Довольно быстро я смирился с мыслью, что ехать так или иначе мне придётся. Но вот задача, каким "классом"? Согласно реабилитации и новому приговору, я уже никак не "фашист", то есть не политический зэк, а простой уголовничек, хотя и "сопротивлялся советской власти", согласно приговору суда. Из этого следовало, что мне и придётся ехать в купе с уголовниками, с урками. Это меня ничуть не прельщало. Я категорически возражал, зная по опыту, что это такое. Я искал выхода из создавшегося положения. Когда меня высадили из воронка у вагона "зэк" и стали спрашивать по формуляру, то я отвечал, что осуждён на 25 лет по статье 58, и на 3 года по статье 73 Уголовного кодекса, что ничуть не противоречило истине. Начальник конвоя стал убеждать меня, что 58-ю статью сняли. Осталась лишь 73-я. Но я невинно спросил: "Почему же мне об этом официально не сообщили?" Тогда он стал орать на меня.
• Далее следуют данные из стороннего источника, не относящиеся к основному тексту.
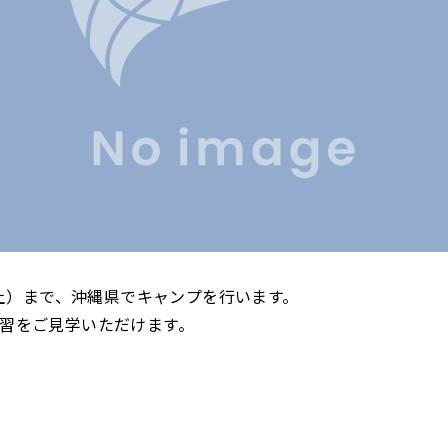
（土）まで、沖縄県でキャンプを行います。
習をご見学いただけます。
Но я был упрям как пень в своём стремлении не ехать с урками. Заморочив ему голову, я достиг своей цели, - меня посадили в клетку-купе даже не с политическими - их оставалось в тюрьме раз-два и обчёлся, а совершенно отдельно, вероятно, на всякий случай, тем паче, что запись в формуляре: "место рождения, США" - всегда заинтриговывала конвоиров. Все пять суток пути ковоиры по очереди расспрашивали меня о жизни в США, как будто я только что прибыл оттуда. Свой имидж, созданный ими же, я сохранил, рассказывая любопытствующим всякие небылицы о своей родине, благо они доверчиво слушали меня. Так, со всеми удобствами - конвоиры даже подкармливали меня сверх нормы, на шестые сутки я прибыл в Восточно-Сибирский город Тайшет, где было мне суждено прожить после освобождения ещё долгих пятнадцать лет.